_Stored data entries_
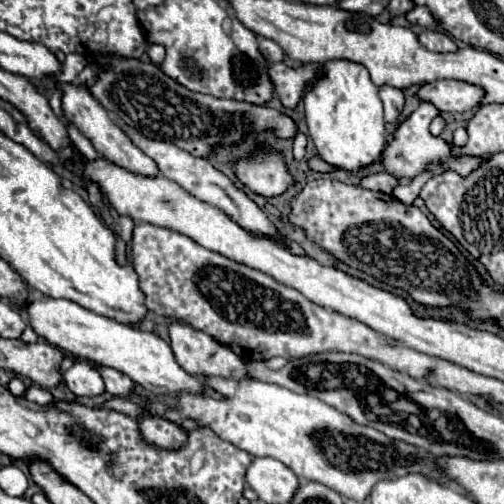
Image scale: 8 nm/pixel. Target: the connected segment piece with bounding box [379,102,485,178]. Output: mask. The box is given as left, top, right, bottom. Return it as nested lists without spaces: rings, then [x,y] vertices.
[[[421,102],[419,108],[415,112],[411,112],[393,132],[393,138],[391,142],[387,142],[387,146],[383,148],[383,154],[381,154],[381,164],[385,168],[385,172],[389,172],[391,176],[395,178],[415,178],[417,174],[425,172],[427,166],[431,162],[437,162],[441,164],[443,170],[453,170],[457,172],[459,176],[469,176],[475,168],[479,168],[485,158],[483,156],[455,156],[451,152],[453,144],[445,142],[441,136],[433,136],[429,132],[429,122],[437,116],[437,108],[435,106],[429,106],[429,102]]]

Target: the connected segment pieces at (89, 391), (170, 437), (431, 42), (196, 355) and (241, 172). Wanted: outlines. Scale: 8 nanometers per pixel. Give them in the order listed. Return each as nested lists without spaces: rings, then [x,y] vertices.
[[[87,360],[73,364],[65,374],[65,384],[75,396],[99,396],[105,394],[105,382],[97,368],[93,368]]]
[[[161,416],[143,418],[141,432],[149,444],[153,444],[157,448],[167,448],[167,450],[183,446],[185,438],[187,438],[187,432],[181,426],[177,426],[175,422],[169,422]]]
[[[425,30],[419,34],[419,42],[431,52],[455,52],[457,44],[449,38],[449,34],[441,30]]]
[[[173,322],[169,326],[169,338],[171,338],[171,348],[177,356],[177,362],[183,370],[187,370],[189,374],[199,374],[201,378],[209,378],[209,376],[223,376],[223,378],[233,378],[233,380],[245,380],[249,378],[247,374],[247,364],[241,356],[233,354],[227,346],[217,344],[211,336],[207,336],[201,330],[195,330],[187,324],[181,322]]]
[[[253,156],[235,164],[237,178],[261,196],[279,196],[293,182],[281,156]]]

_What to do_
Transcribe the records verbatim, excluding pictures.

_Reply to the exercise_
Image scale: 8 nm/pixel. Target: the connected segment piece with bounding box [379,102,485,178]. Output: mask. The box is given as left, top, right, bottom. Return it as nested lists without spaces: rings, then [x,y] vertices.
[[[421,102],[419,108],[415,112],[411,112],[393,132],[393,138],[391,142],[387,142],[387,146],[383,148],[383,154],[381,154],[381,164],[385,168],[385,172],[389,172],[391,176],[395,178],[415,178],[417,174],[425,172],[427,166],[431,162],[437,162],[441,164],[443,170],[453,170],[457,172],[459,176],[469,176],[475,168],[479,168],[485,158],[483,156],[455,156],[451,152],[453,144],[445,142],[441,136],[433,136],[429,132],[429,122],[437,116],[437,108],[435,106],[429,106],[429,102]]]

Target: the connected segment pieces at (89, 391), (170, 437), (431, 42), (196, 355) and (241, 172). Wanted: outlines. Scale: 8 nanometers per pixel. Give them in the order listed. Return each as nested lists without spaces: rings, then [x,y] vertices.
[[[87,360],[73,364],[65,374],[65,384],[75,396],[99,396],[105,394],[105,382],[97,368],[93,368]]]
[[[161,416],[143,418],[141,432],[149,444],[153,444],[157,448],[167,448],[167,450],[183,446],[185,438],[187,438],[187,432],[181,426],[177,426],[175,422],[169,422]]]
[[[425,30],[419,34],[419,42],[431,52],[455,52],[457,44],[449,38],[449,34],[441,30]]]
[[[173,322],[169,326],[169,338],[171,338],[171,348],[177,356],[177,362],[183,370],[187,370],[189,374],[199,374],[201,378],[209,378],[209,376],[223,376],[223,378],[233,378],[233,380],[245,380],[249,378],[247,374],[247,364],[241,356],[233,354],[227,346],[217,344],[211,336],[207,336],[201,330],[195,330],[187,324],[181,322]]]
[[[253,156],[235,164],[237,178],[261,196],[279,196],[293,182],[281,156]]]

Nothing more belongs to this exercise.